* [INSTRUCTION 1]:
Copy the passage on the tariff ruling word for word, starting at "A procedural note" and ending at "under these circumstances.".
* [INSTRUCTION 2]:
In the passage on the tariff ruling, which court should the Learning Resources case have been filed in?
* [INSTRUCTION 3]:
Who does the passage on the tariff ruling name as supporters of that view in its first sentence?

* [SOURCE TEXT]:
+ + + +

Supporters of that view included members of Congress, scholars such as Richard Epstein, former Attorney General Michael Mukasey, policy organizations including the Cato Institute (through Scott Lincicome), California Governor Gavin Newsom, and various small-business associations.
Several amici (e.g., Lincicome, Epstein, Mukasey) emphasized the structural constitutional stakes: they argue that allowing tariff-setting under IEEPA would fundamentally alter the separation of powers by enabling the Executive to reshape national trade policy without fresh congressional approval.
The Decision
Justice Roberts, writing for the majority, begins the decision with this: "Based on two words separated by 16 others... 'regulate' and 'importation'... the President asserts the independent power to impose tariffs on imports from any country, of any product, at any rate, for any amount of time. Those words cannot bear such weight." (Opinion, p. 5). Article I empowers Congress, not the executive, with the power to tax (and tariffs are, in fact, a tax).
Justice Roberts describes the major questions doctrine as the Supreme Court's reluctance to read into ambiguous statutory text extraordinary delegations of Congress's powers. (Opinion, p. 7). This is especially true where, as here, "the purported delegation involves the core congressional power of the purse." (Opinion, p. 8). "When Congress has delegated its tariff powers, it has done so in explicit terms, and subject to strict limits." (Opinion, p. 8).
"The President asserts the extraordinary power to unilaterally impose tariffs of unlimited amount, duration, and scope. In light of the breadth, history, and constitutional context of that asserted authority, he must identify clear congressional authorization to exercise it. IEEPA’s grant of authority to “regulate . . . importation” falls short. IEEPA contains no reference to tariffs or duties. The Government points to no statute in which Congress used the word “regulate” to authorize taxation. And until now no President has read IEEPA to confer such power. We claim no special competence in matters of economics or foreign affairs. We claim only, as we must, the limited role assigned to us by Article III of the Constitution. Fulfilling that role, we hold that IEEPA does not authorize the President to impose tariffs." (Opinion, p. 20) (emphasis added).
A procedural note hinted at above: the V.O.S. Services case was affirmed; the Learning Resources case was vacated, and SCOTUS instructed the lower court to dismiss for lack of jurisdiction (that is, it should have been filed in the Court of International Trade).
The Other Opinions
These are very in-the-weeds. However, below are some pertinent quotes that elucidate, depart from, and offer thoughtful criticism of the majority opinion.
Justice Gorsuch's Concurrence
Justice Gorsuch's lengthy concurrence outlines his theory of the major questions doctrine as it departs from his colleagues. And it begins with a fair summary of where the justices came down on this decision. The six in the 6-3 decision aren't in exactly the same place, but they agree that IEEPA does not grant this authority under these circumstances.

+ + + +

* [Dataset entries]:

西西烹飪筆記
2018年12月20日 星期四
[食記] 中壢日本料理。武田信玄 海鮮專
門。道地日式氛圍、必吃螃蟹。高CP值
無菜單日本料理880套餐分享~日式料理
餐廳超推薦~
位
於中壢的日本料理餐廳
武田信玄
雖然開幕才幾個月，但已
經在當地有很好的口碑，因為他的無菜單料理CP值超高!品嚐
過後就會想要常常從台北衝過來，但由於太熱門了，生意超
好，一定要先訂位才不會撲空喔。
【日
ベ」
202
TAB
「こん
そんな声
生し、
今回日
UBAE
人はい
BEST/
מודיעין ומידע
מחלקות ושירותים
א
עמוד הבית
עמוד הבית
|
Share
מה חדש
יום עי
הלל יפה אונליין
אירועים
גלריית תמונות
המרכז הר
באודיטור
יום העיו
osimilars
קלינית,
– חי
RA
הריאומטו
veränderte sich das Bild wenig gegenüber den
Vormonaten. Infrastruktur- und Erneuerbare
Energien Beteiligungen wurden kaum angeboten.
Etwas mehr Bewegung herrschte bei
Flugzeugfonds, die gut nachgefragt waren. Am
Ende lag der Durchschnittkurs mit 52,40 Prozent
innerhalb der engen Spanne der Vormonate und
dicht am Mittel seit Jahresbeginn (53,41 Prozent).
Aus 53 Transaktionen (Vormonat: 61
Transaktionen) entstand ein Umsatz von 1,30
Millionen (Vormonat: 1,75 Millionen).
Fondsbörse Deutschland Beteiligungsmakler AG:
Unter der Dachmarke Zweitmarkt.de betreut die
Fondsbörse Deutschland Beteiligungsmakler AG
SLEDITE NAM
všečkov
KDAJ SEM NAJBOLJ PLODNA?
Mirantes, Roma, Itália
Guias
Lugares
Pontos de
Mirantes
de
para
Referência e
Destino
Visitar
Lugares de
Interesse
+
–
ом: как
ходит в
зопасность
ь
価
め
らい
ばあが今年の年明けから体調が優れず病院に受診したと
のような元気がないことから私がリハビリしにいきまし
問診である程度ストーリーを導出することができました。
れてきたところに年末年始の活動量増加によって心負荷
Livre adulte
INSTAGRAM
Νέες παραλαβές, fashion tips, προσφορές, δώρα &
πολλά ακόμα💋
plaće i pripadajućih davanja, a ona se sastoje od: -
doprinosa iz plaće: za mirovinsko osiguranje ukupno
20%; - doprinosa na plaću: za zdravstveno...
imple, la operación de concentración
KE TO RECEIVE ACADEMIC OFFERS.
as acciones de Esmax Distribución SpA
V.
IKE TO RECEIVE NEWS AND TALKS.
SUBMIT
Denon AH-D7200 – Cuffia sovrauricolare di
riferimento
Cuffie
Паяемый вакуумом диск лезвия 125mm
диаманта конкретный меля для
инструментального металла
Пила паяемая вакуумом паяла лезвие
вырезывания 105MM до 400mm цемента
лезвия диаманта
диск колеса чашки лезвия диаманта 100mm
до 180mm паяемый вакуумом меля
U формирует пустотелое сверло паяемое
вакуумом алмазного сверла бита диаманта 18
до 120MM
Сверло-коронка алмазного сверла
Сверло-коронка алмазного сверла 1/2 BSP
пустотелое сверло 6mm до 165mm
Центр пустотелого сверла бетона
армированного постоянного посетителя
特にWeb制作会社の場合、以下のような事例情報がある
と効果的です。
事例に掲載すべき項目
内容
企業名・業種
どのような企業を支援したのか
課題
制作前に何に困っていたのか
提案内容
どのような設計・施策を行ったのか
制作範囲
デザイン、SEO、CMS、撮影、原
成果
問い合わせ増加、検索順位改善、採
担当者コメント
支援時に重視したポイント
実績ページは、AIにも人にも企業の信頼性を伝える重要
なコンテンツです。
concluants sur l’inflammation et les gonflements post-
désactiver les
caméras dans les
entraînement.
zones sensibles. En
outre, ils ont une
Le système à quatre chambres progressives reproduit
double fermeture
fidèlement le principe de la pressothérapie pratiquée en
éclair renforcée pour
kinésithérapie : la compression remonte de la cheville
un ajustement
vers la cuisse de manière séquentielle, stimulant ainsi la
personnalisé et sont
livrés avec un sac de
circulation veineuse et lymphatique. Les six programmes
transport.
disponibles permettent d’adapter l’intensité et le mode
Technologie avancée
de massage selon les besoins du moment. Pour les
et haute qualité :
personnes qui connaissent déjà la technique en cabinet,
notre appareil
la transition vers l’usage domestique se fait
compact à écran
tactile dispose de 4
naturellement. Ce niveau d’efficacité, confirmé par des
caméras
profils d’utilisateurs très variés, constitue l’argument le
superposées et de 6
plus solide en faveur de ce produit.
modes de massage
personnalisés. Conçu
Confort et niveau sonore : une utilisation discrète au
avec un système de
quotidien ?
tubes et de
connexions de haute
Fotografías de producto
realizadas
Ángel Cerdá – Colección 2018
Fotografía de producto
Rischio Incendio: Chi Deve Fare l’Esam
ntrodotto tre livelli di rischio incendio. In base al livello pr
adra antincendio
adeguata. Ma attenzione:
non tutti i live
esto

+ + + +

* [EXERCISE OUTPUT 1]:
A procedural note hinted at above: the V.O.S. Services case was affirmed; the Learning Resources case was vacated, and SCOTUS instructed the lower court to dismiss for lack of jurisdiction (that is, it should have been filed in the Court of International Trade).
The Other Opinions
These are very in-the-weeds. However, below are some pertinent quotes that elucidate, depart from, and offer thoughtful criticism of the majority opinion.
Justice Gorsuch's Concurrence
Justice Gorsuch's lengthy concurrence outlines his theory of the major questions doctrine as it departs from his colleagues. And it begins with a fair summary of where the justices came down on this decision. The six in the 6-3 decision aren't in exactly the same place, but they agree that IEEPA does not grant this authority under these circumstances.

* [EXERCISE OUTPUT 2]:
The Court of International Trade.

* [EXERCISE OUTPUT 3]:
- Members of Congress
- Richard Epstein
- Former Attorney General Michael Mukasey
- The Cato Institute (through Scott Lincicome)
- California Governor Gavin Newsom
- Various small-business associations